Benchmark #1: target/release/cli test.in
  Time (mean ± σ):       7.7 ms ±   0.5 ms    [User: 6.5 ms, System: 1.2 ms]
  Range (min … max):     7.1 ms …  11.2 ms    385 runs

Benchmark #2: target/release/cli --x1 test.in
  Time (mean ± σ):      16.3 ms ±   0.7 ms    [User: 13.9 ms, System: 3.7 ms]
  Range (min … max):    15.2 ms …  20.7 ms    171 runs

Benchmark #3: target/release/cli --x2 test.in
  Time (mean ± σ):      18.0 ms ±   2.3 ms    [User: 58.9 ms, System: 2.9 ms]
  Range (min … max):    14.7 ms …  29.4 ms    155 runs

  Warning: Statistical outliers were detected. Consider re-running this benchmark on a quiet PC without any interferences from other programs. It might help to use the '--warmup' or '--prepare' options.

Summary
  'target/release/cli test.in' ran
    2.13 ± 0.17 times faster than 'target/release/cli --x1 test.in'
    2.35 ± 0.34 times faster than 'target/release/cli --x2 test.in'

In my messy use of hyperfine above, it recommends it notes that it detected outliers and I might consider running this on a quieter system, which is a good suggestion and one that shouldn't simply be ignored, especially if the changes you are performing are producing rather minimal gains or reductions to performance.

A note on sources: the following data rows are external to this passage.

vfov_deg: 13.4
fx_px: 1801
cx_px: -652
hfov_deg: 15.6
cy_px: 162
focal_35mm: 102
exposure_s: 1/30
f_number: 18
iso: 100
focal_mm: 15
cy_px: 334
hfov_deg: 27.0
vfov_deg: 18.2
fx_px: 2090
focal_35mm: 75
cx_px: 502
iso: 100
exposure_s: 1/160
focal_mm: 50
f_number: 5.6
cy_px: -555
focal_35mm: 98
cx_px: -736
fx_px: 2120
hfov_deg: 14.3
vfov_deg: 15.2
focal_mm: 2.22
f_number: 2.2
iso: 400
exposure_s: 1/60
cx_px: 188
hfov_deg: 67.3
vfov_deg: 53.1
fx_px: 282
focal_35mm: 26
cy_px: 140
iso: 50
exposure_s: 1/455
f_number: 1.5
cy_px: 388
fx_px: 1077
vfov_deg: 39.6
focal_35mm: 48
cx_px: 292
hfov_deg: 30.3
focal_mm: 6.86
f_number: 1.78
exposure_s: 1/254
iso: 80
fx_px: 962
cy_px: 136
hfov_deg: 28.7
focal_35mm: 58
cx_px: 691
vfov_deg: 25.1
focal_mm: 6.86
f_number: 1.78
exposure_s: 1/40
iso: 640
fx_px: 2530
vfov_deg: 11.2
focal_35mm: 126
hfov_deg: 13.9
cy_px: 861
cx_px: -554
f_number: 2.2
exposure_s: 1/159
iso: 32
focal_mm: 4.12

You don't need to rig up an explicit benchmark harness program for the purposes of this, either. I've had luck using on-hand binaries from previous builds and newer binaries simply renamed or at different locations on a filesystem to compare relative performance. If a build from three months ago felt a lot faster and I can easily do a build of the latest version off my main branch, I can chuck those into hyperfine, too.

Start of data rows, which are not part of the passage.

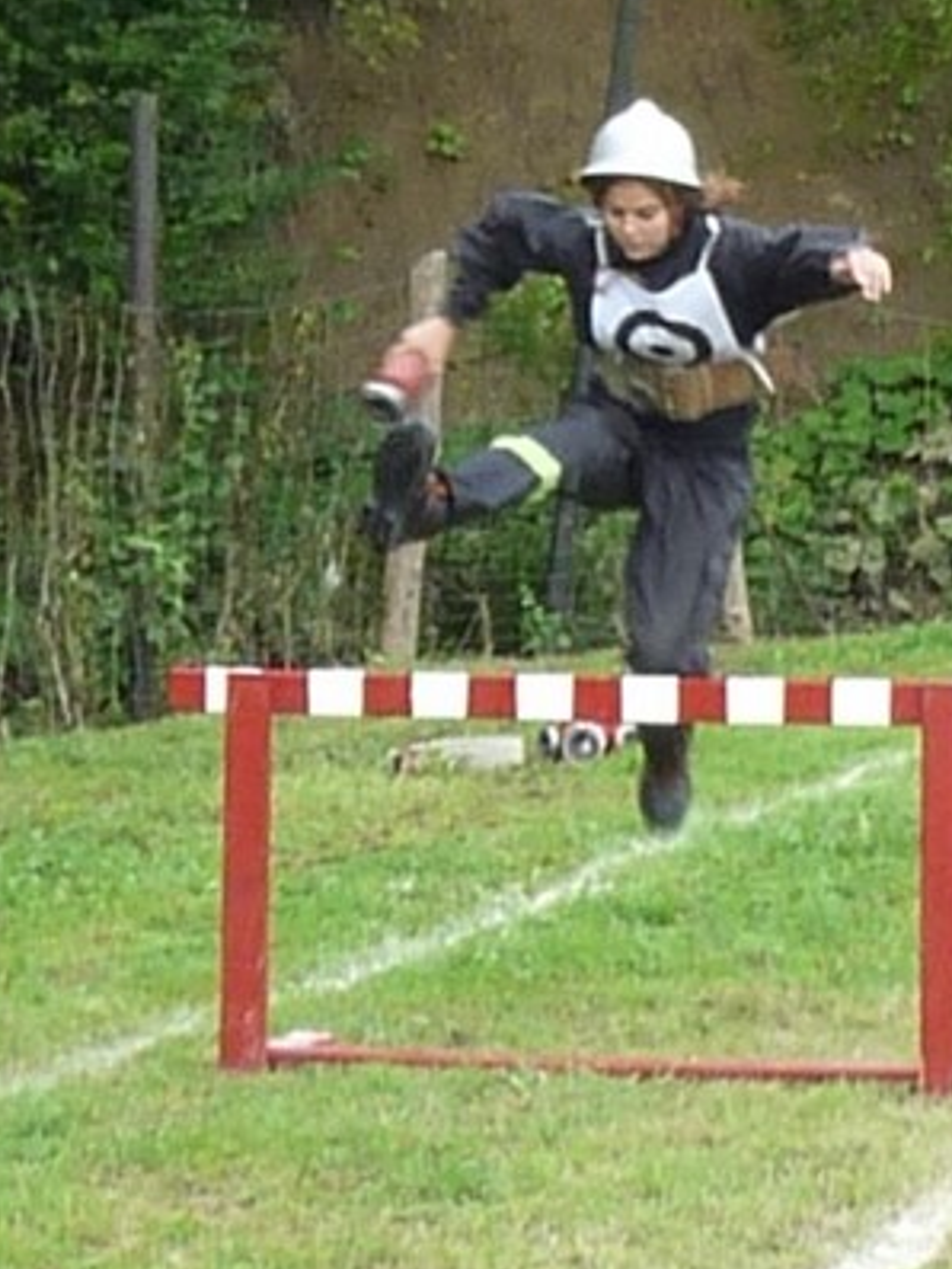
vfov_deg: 35.5
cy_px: 595
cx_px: 565
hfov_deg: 27.0
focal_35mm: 54
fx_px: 1979
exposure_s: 1/100
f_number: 4
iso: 100
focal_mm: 4.8
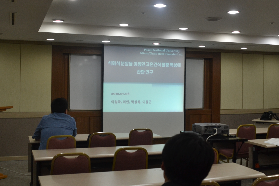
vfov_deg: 28.6
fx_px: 364
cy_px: 71
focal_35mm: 47
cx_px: 146
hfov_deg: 41.9
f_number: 4
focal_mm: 20
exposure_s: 1/60
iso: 400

One last thing I'll recommend is that it can be handy to rig up profiling tools in scripts to get numbers across changes. For a variety of tooling, you are likely to get somewhat unstable numbers across runs on a target. If you want something rock-solid across runs, you might consider chucking valgrind into a script and comparing output across commands, such as the following:

#!/bin/sh -eux

cargo build --release
COMMAND="target/release/cli test.in"

valgrind --tool=cachegrind "$COMMAND" 2>&1 | rg '^=='
valgrind --tool=cachegrind "$COMMAND" --x1 2>&1 | rg '^=='
valgrind --tool=cachegrind "$COMMAND" --x2 2>&1 | rg '^=='

The rg '^==' and stream redirection will make sure we only see output from valgrind and not our tools (unless our tools are emitting lines with two or more equal signs). Cachegrind has a I ref field which stands for instruction references recorded. valgrind runs your program in a sandbox where it can do checking of various actions, hence numbers should not change depending on noisy neighbors. If you want something more direct from, say, PMC (performance monitoring counter), you could plug in perf stat -ad, or rig up a flamegraph to be generated and reloaded into a browser or preview tool each time you make a change.